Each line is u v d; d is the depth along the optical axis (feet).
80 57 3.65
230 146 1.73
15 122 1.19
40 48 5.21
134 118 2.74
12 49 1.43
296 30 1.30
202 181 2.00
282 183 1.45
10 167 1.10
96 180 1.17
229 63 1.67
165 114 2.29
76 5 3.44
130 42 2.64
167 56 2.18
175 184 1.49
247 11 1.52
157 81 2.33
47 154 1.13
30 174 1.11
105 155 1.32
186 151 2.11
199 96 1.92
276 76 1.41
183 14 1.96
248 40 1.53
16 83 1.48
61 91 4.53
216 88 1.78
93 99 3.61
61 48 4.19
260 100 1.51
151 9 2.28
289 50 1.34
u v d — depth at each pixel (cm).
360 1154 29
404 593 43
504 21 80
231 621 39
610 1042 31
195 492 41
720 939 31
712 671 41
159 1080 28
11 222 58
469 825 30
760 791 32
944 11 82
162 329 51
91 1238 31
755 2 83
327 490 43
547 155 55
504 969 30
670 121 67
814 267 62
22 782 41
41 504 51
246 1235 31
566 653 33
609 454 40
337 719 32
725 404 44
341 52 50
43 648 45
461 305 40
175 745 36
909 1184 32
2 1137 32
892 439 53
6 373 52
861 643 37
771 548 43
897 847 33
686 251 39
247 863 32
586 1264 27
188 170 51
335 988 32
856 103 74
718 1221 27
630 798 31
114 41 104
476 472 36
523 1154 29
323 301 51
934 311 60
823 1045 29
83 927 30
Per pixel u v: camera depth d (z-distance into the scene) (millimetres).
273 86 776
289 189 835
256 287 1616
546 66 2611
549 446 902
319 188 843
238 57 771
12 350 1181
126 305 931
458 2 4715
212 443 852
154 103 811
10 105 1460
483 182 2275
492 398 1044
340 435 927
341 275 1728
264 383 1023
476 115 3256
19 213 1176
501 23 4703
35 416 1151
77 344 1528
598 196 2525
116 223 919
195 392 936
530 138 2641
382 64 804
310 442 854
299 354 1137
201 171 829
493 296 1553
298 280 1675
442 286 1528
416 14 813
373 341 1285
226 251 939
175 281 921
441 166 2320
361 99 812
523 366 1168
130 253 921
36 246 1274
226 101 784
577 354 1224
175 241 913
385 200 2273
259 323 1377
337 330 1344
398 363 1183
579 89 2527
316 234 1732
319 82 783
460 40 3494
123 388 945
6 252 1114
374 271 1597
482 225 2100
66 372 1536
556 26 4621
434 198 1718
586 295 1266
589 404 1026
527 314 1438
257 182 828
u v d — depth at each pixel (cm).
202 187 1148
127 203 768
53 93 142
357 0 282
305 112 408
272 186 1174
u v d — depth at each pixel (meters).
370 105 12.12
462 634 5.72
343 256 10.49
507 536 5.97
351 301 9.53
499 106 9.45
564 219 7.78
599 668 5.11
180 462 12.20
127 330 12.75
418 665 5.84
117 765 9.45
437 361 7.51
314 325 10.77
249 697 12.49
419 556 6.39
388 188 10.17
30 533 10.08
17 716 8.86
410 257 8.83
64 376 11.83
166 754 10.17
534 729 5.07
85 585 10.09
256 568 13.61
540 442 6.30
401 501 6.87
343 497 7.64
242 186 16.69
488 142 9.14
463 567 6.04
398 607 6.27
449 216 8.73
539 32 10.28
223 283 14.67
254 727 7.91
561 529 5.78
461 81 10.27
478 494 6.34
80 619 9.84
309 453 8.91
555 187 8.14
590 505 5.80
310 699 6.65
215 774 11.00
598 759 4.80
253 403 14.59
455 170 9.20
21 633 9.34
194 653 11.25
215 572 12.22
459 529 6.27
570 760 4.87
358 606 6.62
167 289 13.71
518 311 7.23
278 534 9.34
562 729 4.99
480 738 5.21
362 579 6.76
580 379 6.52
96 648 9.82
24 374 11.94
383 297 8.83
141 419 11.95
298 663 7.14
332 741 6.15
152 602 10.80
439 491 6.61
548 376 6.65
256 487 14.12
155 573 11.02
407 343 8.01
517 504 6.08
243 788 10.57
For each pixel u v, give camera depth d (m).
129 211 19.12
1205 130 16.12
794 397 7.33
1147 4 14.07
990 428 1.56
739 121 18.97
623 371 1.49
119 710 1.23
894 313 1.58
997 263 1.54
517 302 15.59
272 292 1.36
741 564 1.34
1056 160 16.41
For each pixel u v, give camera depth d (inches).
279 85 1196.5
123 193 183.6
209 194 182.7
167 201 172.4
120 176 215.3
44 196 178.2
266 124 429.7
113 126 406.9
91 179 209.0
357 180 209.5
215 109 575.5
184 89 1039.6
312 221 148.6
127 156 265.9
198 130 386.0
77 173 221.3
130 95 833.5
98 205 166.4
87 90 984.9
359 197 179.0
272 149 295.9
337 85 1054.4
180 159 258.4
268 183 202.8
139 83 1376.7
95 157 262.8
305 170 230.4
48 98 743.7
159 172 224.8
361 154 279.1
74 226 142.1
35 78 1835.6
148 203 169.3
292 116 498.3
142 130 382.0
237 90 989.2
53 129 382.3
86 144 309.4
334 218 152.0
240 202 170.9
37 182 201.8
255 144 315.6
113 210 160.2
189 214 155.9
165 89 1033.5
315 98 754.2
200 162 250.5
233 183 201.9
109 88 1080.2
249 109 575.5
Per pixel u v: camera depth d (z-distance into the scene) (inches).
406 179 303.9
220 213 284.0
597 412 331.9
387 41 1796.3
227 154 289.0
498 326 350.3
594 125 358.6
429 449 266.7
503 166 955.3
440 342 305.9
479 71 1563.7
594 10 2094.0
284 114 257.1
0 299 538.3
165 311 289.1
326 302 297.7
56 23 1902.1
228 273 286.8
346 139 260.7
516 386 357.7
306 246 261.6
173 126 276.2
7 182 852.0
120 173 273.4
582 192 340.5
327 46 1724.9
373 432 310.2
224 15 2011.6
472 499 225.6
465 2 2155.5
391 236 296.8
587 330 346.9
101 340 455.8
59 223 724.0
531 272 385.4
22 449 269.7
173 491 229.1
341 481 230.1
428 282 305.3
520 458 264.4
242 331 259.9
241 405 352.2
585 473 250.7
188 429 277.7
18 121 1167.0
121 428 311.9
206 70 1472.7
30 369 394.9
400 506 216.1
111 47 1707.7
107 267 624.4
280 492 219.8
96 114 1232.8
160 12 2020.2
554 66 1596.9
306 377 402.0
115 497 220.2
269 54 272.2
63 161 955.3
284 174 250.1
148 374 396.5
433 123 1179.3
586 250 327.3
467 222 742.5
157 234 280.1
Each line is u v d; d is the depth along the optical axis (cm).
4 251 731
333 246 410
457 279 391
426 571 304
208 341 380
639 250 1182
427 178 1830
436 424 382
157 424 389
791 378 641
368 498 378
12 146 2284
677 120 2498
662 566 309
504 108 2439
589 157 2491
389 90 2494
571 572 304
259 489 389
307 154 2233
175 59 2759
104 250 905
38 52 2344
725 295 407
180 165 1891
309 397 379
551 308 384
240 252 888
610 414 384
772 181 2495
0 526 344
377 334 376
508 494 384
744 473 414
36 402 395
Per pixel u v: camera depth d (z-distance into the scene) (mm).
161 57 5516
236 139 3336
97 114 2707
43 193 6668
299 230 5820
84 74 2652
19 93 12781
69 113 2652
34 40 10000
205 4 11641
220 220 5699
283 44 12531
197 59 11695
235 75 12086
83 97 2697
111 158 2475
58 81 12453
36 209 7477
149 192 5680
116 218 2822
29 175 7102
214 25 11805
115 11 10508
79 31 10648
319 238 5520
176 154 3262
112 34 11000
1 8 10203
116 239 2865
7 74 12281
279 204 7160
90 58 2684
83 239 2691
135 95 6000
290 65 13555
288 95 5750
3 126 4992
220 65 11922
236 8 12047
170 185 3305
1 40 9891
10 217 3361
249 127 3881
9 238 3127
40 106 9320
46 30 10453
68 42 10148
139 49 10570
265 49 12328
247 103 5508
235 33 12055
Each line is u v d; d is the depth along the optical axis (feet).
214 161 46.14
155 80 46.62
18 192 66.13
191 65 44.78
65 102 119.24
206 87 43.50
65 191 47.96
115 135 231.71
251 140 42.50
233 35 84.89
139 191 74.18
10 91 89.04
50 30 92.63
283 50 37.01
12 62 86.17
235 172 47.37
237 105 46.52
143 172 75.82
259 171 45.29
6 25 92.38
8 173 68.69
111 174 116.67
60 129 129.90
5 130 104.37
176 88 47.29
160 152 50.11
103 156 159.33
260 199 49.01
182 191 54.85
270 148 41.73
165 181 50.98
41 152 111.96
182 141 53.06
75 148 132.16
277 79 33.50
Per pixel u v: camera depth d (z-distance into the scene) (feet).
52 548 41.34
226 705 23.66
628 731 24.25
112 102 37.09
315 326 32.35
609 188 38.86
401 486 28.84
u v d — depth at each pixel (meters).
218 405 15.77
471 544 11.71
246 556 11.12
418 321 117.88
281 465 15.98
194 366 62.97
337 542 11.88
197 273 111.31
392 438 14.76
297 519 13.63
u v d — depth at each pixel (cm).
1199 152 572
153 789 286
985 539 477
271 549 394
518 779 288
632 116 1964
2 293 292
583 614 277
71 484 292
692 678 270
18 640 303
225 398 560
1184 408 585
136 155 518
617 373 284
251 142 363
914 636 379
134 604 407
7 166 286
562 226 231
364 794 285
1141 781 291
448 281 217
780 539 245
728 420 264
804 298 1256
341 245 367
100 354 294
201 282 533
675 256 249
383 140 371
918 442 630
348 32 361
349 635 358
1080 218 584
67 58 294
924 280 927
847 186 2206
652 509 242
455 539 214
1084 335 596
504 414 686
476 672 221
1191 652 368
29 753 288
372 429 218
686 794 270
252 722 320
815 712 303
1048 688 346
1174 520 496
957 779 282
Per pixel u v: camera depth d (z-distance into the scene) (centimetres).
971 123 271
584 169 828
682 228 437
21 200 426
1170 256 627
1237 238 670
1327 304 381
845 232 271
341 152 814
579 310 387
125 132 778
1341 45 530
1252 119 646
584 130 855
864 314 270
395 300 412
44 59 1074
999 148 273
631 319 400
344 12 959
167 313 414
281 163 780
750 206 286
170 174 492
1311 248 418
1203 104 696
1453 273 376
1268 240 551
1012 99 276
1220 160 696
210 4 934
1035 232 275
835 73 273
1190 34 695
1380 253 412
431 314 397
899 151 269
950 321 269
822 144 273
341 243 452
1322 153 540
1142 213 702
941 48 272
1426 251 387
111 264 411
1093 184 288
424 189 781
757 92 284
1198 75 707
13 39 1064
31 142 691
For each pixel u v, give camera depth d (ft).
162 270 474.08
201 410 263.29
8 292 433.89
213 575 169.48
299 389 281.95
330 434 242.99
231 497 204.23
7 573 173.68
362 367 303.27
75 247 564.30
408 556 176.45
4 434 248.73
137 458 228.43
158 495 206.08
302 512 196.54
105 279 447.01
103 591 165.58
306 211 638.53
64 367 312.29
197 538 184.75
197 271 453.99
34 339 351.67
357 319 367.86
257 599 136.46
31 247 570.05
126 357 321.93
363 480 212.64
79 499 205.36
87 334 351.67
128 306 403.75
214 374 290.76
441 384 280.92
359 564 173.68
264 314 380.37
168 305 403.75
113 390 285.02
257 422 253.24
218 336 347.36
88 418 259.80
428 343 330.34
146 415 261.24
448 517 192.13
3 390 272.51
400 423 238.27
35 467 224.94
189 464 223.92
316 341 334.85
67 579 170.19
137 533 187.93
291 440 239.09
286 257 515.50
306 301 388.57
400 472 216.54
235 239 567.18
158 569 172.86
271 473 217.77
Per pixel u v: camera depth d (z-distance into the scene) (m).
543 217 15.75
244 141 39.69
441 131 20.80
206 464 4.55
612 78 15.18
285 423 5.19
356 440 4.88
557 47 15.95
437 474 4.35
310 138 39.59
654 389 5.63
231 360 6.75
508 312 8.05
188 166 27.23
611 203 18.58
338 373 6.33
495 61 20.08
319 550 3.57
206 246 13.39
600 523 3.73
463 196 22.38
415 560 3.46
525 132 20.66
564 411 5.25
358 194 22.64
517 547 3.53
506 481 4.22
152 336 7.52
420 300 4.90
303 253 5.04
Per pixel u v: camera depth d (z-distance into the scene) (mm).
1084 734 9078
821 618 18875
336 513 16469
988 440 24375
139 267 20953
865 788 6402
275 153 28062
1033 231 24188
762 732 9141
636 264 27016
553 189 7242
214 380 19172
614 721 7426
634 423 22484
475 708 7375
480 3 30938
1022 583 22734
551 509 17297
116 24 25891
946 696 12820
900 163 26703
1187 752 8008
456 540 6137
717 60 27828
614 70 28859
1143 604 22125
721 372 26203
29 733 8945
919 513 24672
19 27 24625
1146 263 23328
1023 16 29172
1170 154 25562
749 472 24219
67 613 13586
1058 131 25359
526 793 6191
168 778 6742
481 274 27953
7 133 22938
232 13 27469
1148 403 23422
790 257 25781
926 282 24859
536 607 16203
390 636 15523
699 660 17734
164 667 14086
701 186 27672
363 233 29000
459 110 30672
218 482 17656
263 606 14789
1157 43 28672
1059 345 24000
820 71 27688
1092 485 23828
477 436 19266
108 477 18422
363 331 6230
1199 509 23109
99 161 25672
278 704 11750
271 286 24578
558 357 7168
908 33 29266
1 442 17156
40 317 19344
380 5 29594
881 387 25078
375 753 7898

**Requirement:** In the answer, the lines from the first line of the data above through the line containing "501 23 4703" must appear exactly as written, with nothing else.

**Response to the task:**
Each line is u v d; d is the depth along the optical axis (feet).
80 57 3.65
230 146 1.73
15 122 1.19
40 48 5.21
134 118 2.74
12 49 1.43
296 30 1.30
202 181 2.00
282 183 1.45
10 167 1.10
96 180 1.17
229 63 1.67
165 114 2.29
76 5 3.44
130 42 2.64
167 56 2.18
175 184 1.49
247 11 1.52
157 81 2.33
47 154 1.13
30 174 1.11
105 155 1.32
186 151 2.11
199 96 1.92
276 76 1.41
183 14 1.96
248 40 1.53
16 83 1.48
61 91 4.53
216 88 1.78
93 99 3.61
61 48 4.19
260 100 1.51
151 9 2.28
289 50 1.34
u v d — depth at each pixel (cm).
360 1154 29
404 593 43
504 21 80
231 621 39
610 1042 31
195 492 41
720 939 31
712 671 41
159 1080 28
11 222 58
469 825 30
760 791 32
944 11 82
162 329 51
91 1238 31
755 2 83
327 490 43
547 155 55
504 969 30
670 121 67
814 267 62
22 782 41
41 504 51
246 1235 31
566 653 33
609 454 40
337 719 32
725 404 44
341 52 50
43 648 45
461 305 40
175 745 36
909 1184 32
2 1137 32
892 439 53
6 373 52
861 643 37
771 548 43
897 847 33
686 251 39
247 863 32
586 1264 27
188 170 51
335 988 32
856 103 74
718 1221 27
630 798 31
114 41 104
476 472 36
523 1154 29
323 301 51
934 311 60
823 1045 29
83 927 30
Per pixel u v: camera depth d (z-distance into the scene) (millimetres).
273 86 776
289 189 835
256 287 1616
546 66 2611
549 446 902
319 188 843
238 57 771
12 350 1181
126 305 931
458 2 4715
212 443 852
154 103 811
10 105 1460
483 182 2275
492 398 1044
340 435 927
341 275 1728
264 383 1023
476 115 3256
19 213 1176
501 23 4703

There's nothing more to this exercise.